Monster Energy Drinks Defends Against Death Report

In response to the lawsuit related to the death of a 14-year-old girl, the beverage company fights back
Staff Writer

Photo Sasabune Omakase Modified: Flickr/erin/CC 4.0

Amid death reports from the FDA and charges of undisclosed caffeine in energy drinks, Monster Beverage defended its energy drinks in a lawsuit that links the drinks to the death of a 14-year-old girl.

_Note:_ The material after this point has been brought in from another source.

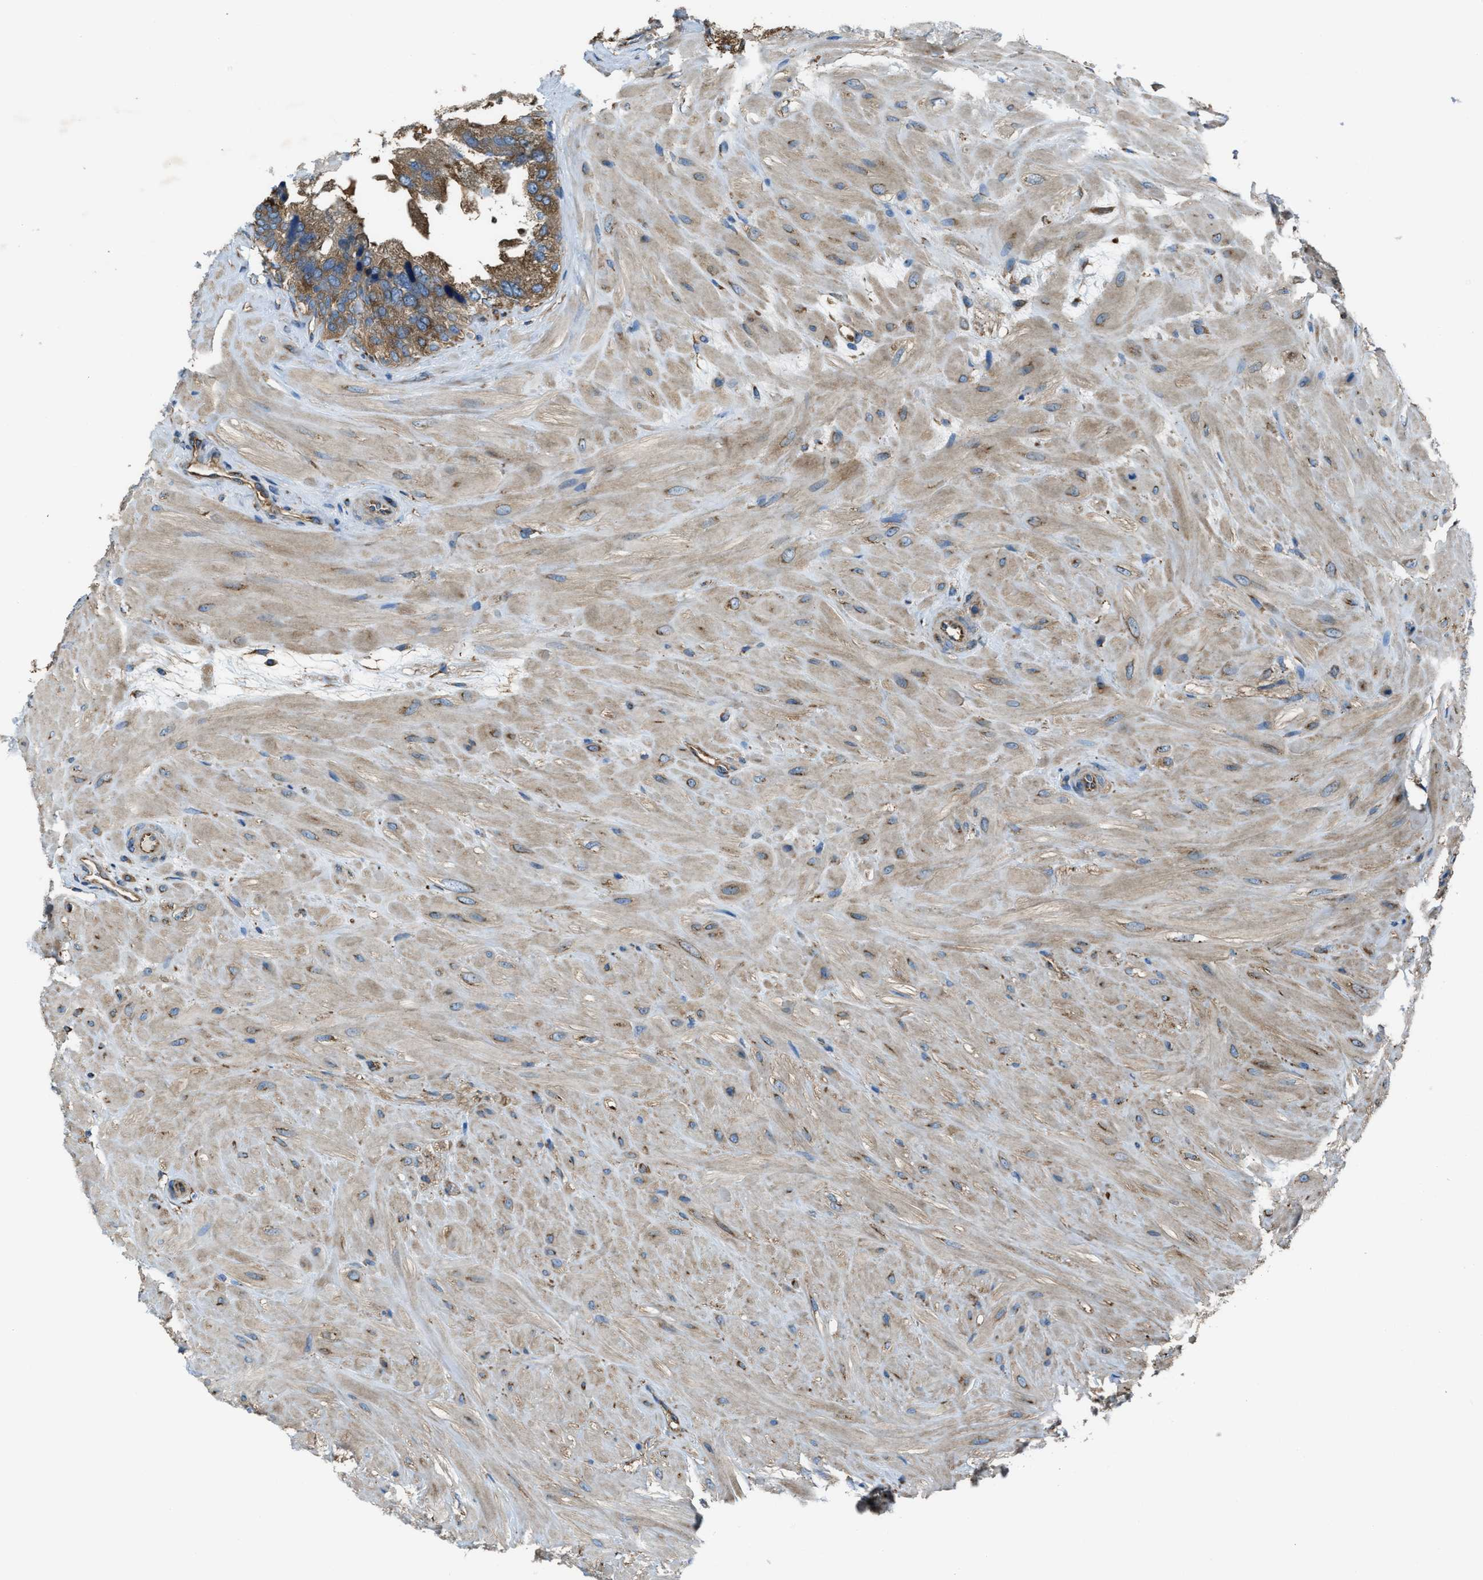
{"staining": {"intensity": "moderate", "quantity": ">75%", "location": "cytoplasmic/membranous"}, "tissue": "seminal vesicle", "cell_type": "Glandular cells", "image_type": "normal", "snomed": [{"axis": "morphology", "description": "Normal tissue, NOS"}, {"axis": "topography", "description": "Prostate"}, {"axis": "topography", "description": "Seminal veicle"}], "caption": "A photomicrograph of human seminal vesicle stained for a protein shows moderate cytoplasmic/membranous brown staining in glandular cells.", "gene": "TRPC1", "patient": {"sex": "male", "age": 51}}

In its defense, The New York Times reports, Monster Beverage argued there was no "medical or scientific evidence" to link the death of Anais Fournier, of Maryland, to its energy drinks. Fournier is said to have consumed two 24-ounce Monster Energy Drinks in the 24 hours before her death; however, a team of doctors reviewed her medical records and concluded that caffeine toxicity was not the cause of her death. Rather, they believed she died of natural causes due to a heart condition — and there was no blood test to confirm that she died of caffeine toxicity. Said Dr. Michael H. Forman of the Tri-City Emergency Medical Group in San Diego, Calif., "She had a diseased heart... It had nothing to do with a modest amount of caffeine she consumed. That amount of caffeine would be safe for anybody."

The family of Fournier sued Monster Beverages for negligible and wrongful death in October; depositions for the case won't happen until the spring.